Sin pantallas
¿Se imaginan vivir durante unos días alejados de las perturbadoras pantallas? Ojalá se cayera el sistema durante un tiempo, simplemente para volver a comprobar el tipo de persona que éramos antes, aunque solo fuera para darnos cuenta de lo peligrosa que es esta aventura en la que nos hemos embarcado, la de las pantallas, y de la que todavía no sabemos qué consecuencias se pueden derivar.
Difícil es imaginar nuestro día a día sin ellas, máxime cuando estas se han convertido en una especie de marcapasos que nos acelera el ritmo cardíaco.

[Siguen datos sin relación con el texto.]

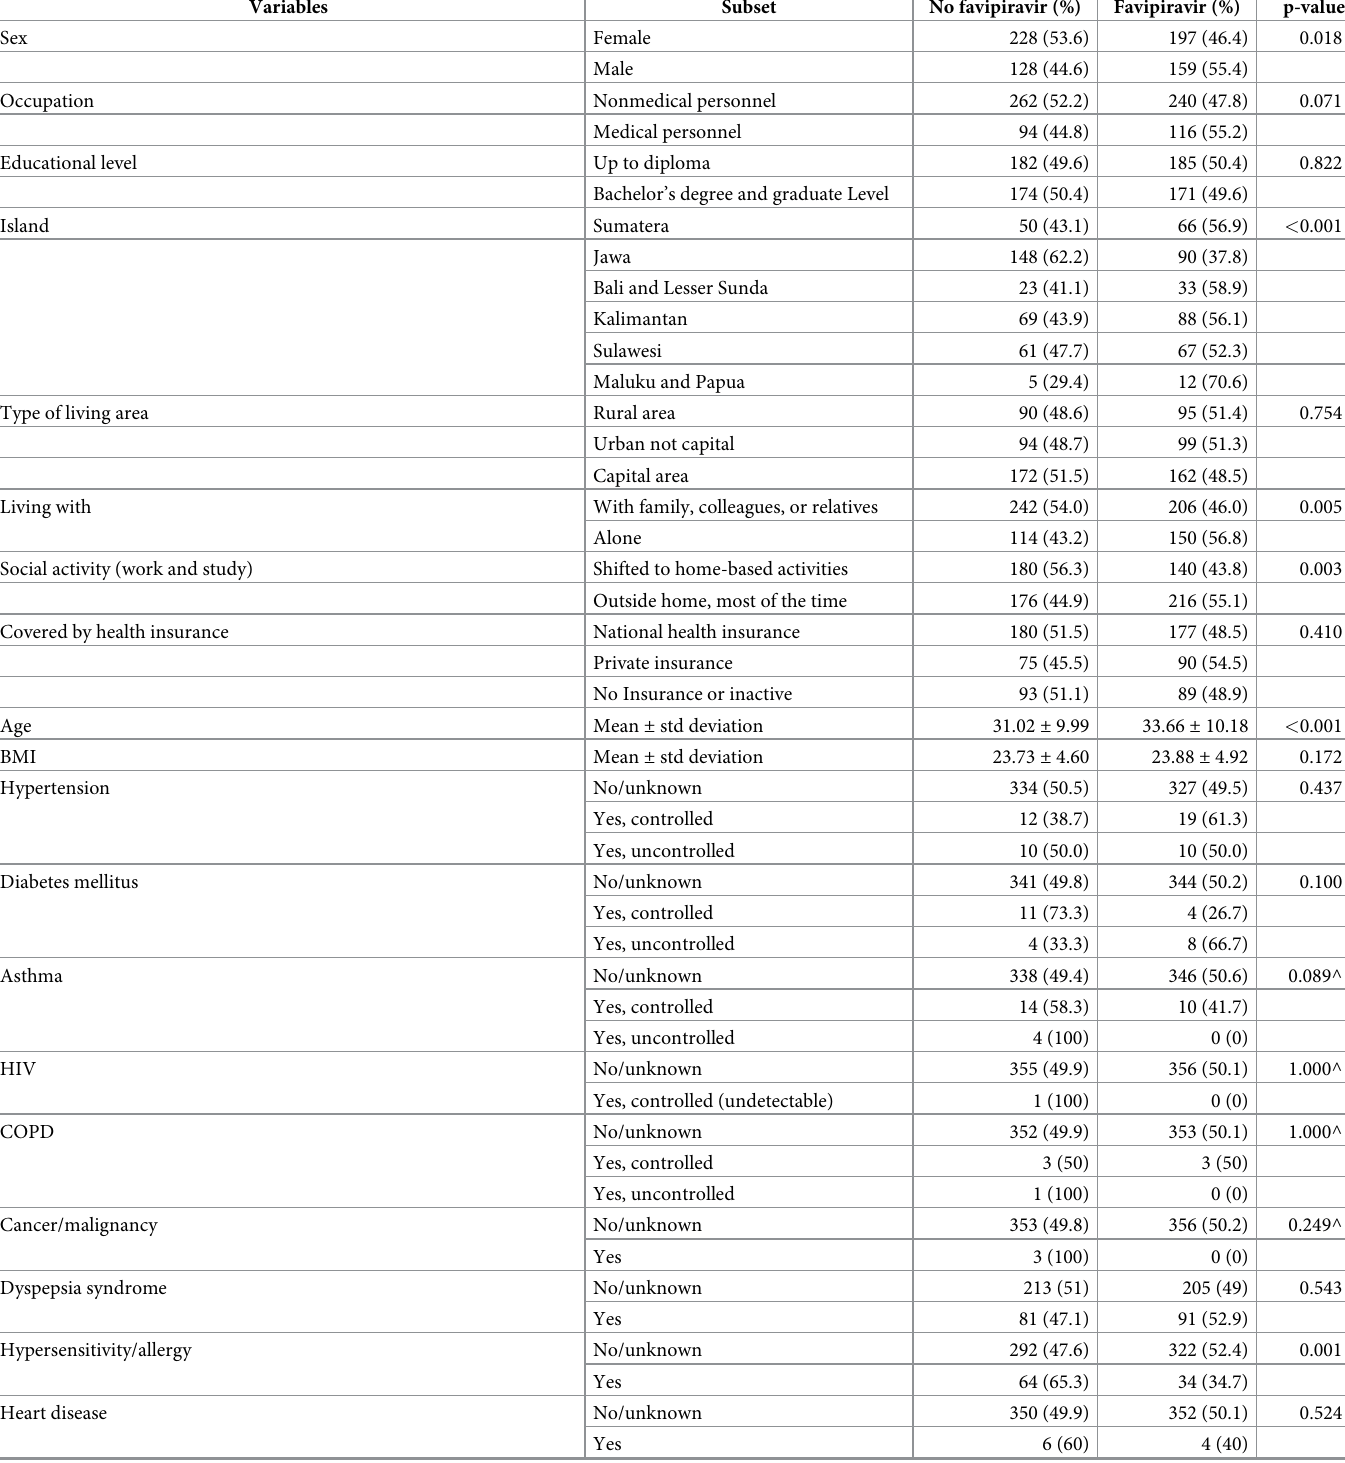
Table 1. Demographic characteristics of participants (n =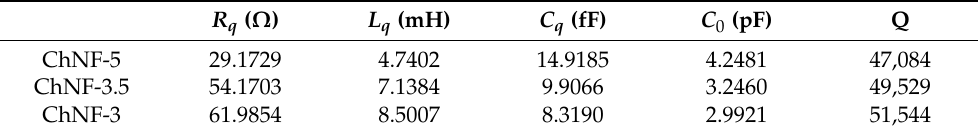
Table 1. Equivalent circuit parameters of the bare QCM in the experiment.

Quizás sería eso lo que ocurriría; si nos las quitasen, nuestro corazón empezaría a sufrir ritmos anómalos y no precisamente por tema patológico, sino porque la bárbara exigencia digital ha empezado a provocar en nosotros una especie de estrés crónico que en poco tiempo derivará en otras patologías más severas.

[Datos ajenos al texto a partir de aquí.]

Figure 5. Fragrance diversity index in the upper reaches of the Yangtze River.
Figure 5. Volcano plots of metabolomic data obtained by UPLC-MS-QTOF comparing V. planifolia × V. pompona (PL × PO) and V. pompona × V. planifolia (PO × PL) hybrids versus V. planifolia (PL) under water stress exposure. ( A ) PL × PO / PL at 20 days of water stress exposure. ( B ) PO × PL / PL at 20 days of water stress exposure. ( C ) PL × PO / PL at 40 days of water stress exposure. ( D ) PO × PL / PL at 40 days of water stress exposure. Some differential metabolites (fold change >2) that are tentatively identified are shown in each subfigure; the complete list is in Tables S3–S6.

El neurocientífico francés, Michel Desmurget, nos alerta en su libro, titulado La fábrica de cretinos digitales, de las consecuencias inmediatas que a una persona, medianamente cuerda, le deberían angustiar: obesidad, debido al sedentarismo; conductas agresivas en adolescentes, ya que se convierte en una adicción incontrolable; falta de memoria y empobrecimiento del lenguaje.
Asistimos a una pandemia para la que no va a ser tan fácil hallar vacuna o tratamiento alguno, y no por falta de grandes psiquiatras que ya nos dicen que nos hemos convertido en la generación cristal (agrietada y rota minuto a minuto, a pique de romperse por culpa de esa abstinencia que le produce no estar manipulando un teléfono), sino porque las personas nos empeñamos en no querer despojarnos de ese corsé que tanto nos asfixia y que se llama rutina digital.

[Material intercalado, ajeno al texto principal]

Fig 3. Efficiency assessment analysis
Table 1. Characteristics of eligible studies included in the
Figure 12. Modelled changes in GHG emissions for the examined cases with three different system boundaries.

Vivimos imperiosamente estresados y condicionados por todo lo que se publica en la web, de hecho, nos hemos empeñado en querer vivir en un absurdo cautiverio en el que voluntariamente hemos querido entrar y que no nos deja darnos cuenta de que tenemos solo una vida la cual en lugar de aprovecharla, la estamos vendiendo al mundo con tantas y tantas publicaciones a lo largo del día.
Publicar de manera tan compulsiva nos convierte en cretinos digitales a merced de unos amigos virtuales que nos van a dar un like, que nos van a poner comentarios de lo maravillosas personas que somos, aunque luego nos vean por la calle y ni nos miren, o aunque pongan nuestra vida manga por hombro. Pero está tan de moda esto de las pantallas que estamos dispuestos a seguir en este valle de lágrimas donde cada vez proliferan más la ansiedad, la soberbia, el egoísmo, la codicia y hasta me atrevería a decir lo inhumano.
Además, hemos dejado de lado cualquier hobby que nos llene o cualquier situación de la vida que no nos enriquezca: leemos poco, conversamos lo justo o menos con nuestro entorno, porque ahora las veladas se limitan a estar delante de nuestra gente pero con la pantalla en la mano, hasta el punto de que aumente el mutismo y disminuye la fluidez verbal de las personas.
Estemos donde estemos siempre hay gente a nuestro alrededor pendiente únicamente de revisar estados de WhatsApp, historias en Instagram o ver vídeos en Tik Tok. Y, como la envidia se ha convertido en deporte olímpico, muy practicado en este mundo infame de pantallas, yo tengo que publicar lo mismo o más que mi contacto para decirle al mundo entero: dónde estoy, con quién voy a salir, las notas que ha sacado mi hijo en Infantil o las pedazo de vacaciones que me estoy pegando con el fin de darle un aliciente a una vida que, al parecer, tiene que ser bastante insulsa, y como nos tenemos que sentir realizados públicamente pues allá que vamos a mostrarle al mundo todo lo que valemos.
Se trata de un mundo poco piadoso que es de vital importancia para muchas personas, sobre todo para aquellas cuya salud emocional es completamente inestable. Yo no llego a entender el objetivo de vivir obligatoriamente con la pantalla como metáfora del espejo de mi vida. Publico, claro que sí, pero no con la necesidad de recibir a cambio apoyo social, este es en muchos casos engañoso, ya que la mayor aprobación en redes es sinónimo de desacuerdo personal.
Lo que pasa es que tras la pantalla todos nos queremos, todos somos muy guapos y todos somos imprescindibles, cuando a fin de cuentas todo es producto de este engaño virtual que cada día me confirma más que las consecuencias si ya son nefastas, llegarán a ser casi de hecatombe. Ojalá vivir un tiempo sin pantallas para llegar a disfrutar una mínima parte de lo que antes se hacía.